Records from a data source

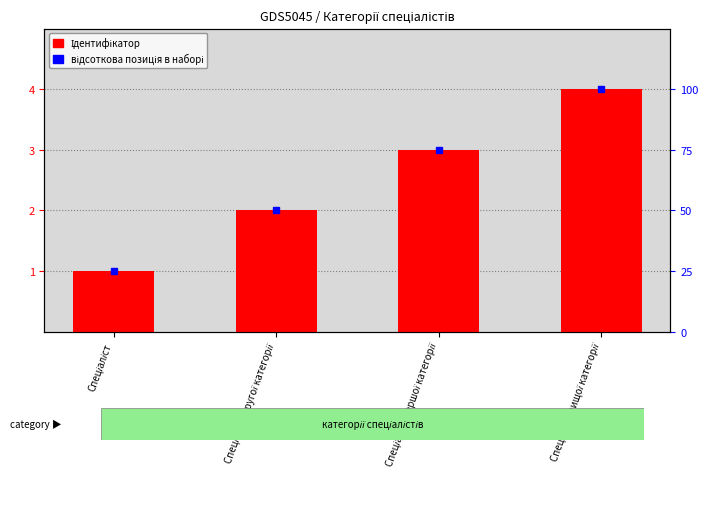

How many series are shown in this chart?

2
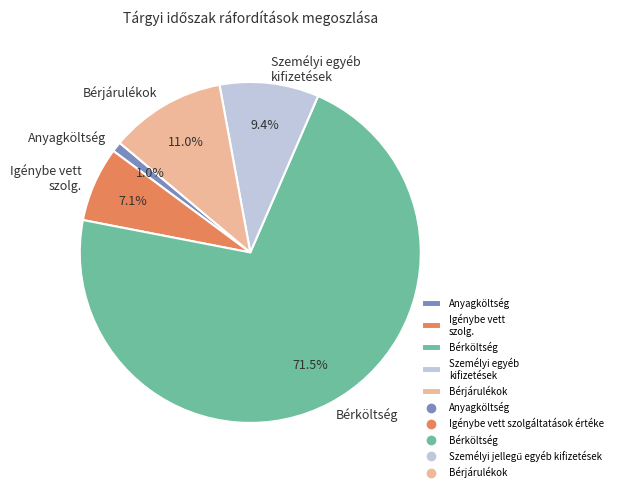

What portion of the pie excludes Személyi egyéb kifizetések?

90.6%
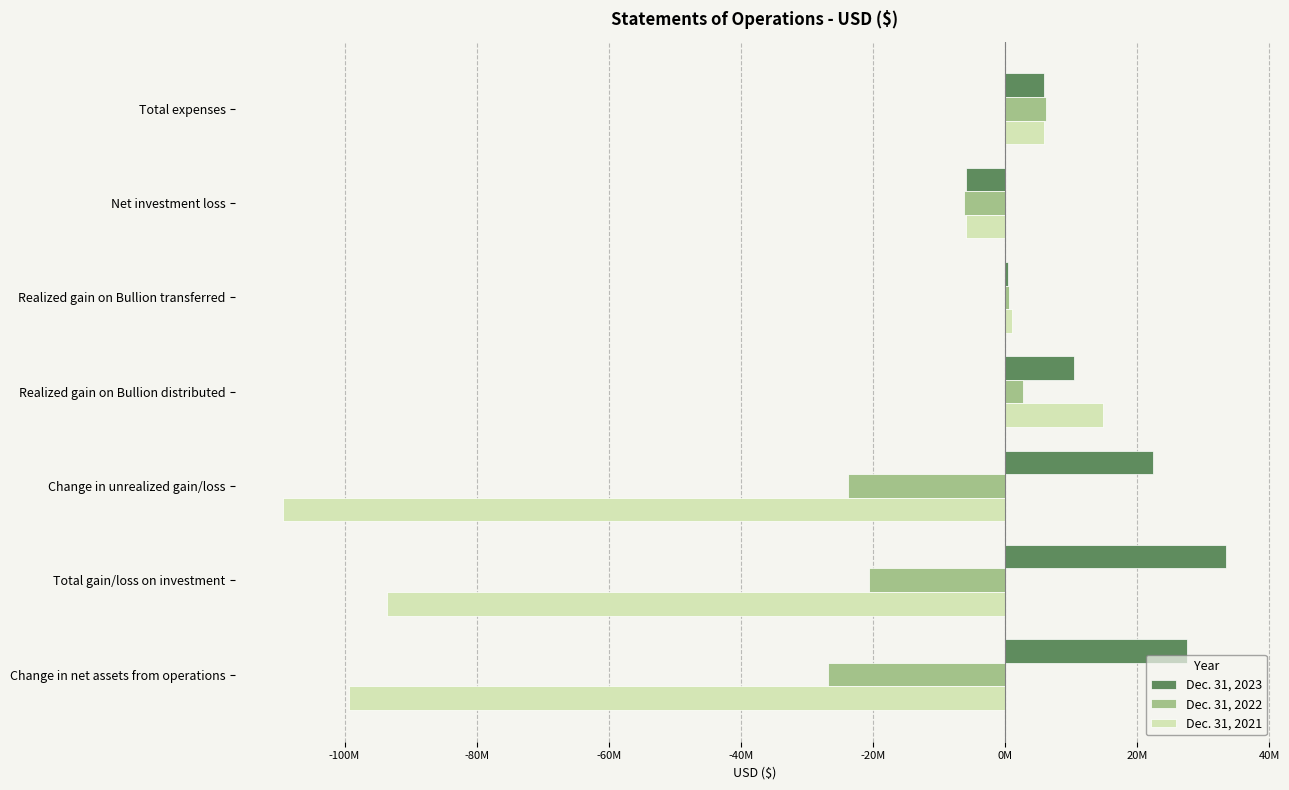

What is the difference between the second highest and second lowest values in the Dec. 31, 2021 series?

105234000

Problem - Print the lines above word for word, leaving out the pictures.

Task response -
How many series are shown in this chart?

2

What portion of the pie excludes Személyi egyéb kifizetések?

90.6%

What is the difference between the second highest and second lowest values in the Dec. 31, 2021 series?

105234000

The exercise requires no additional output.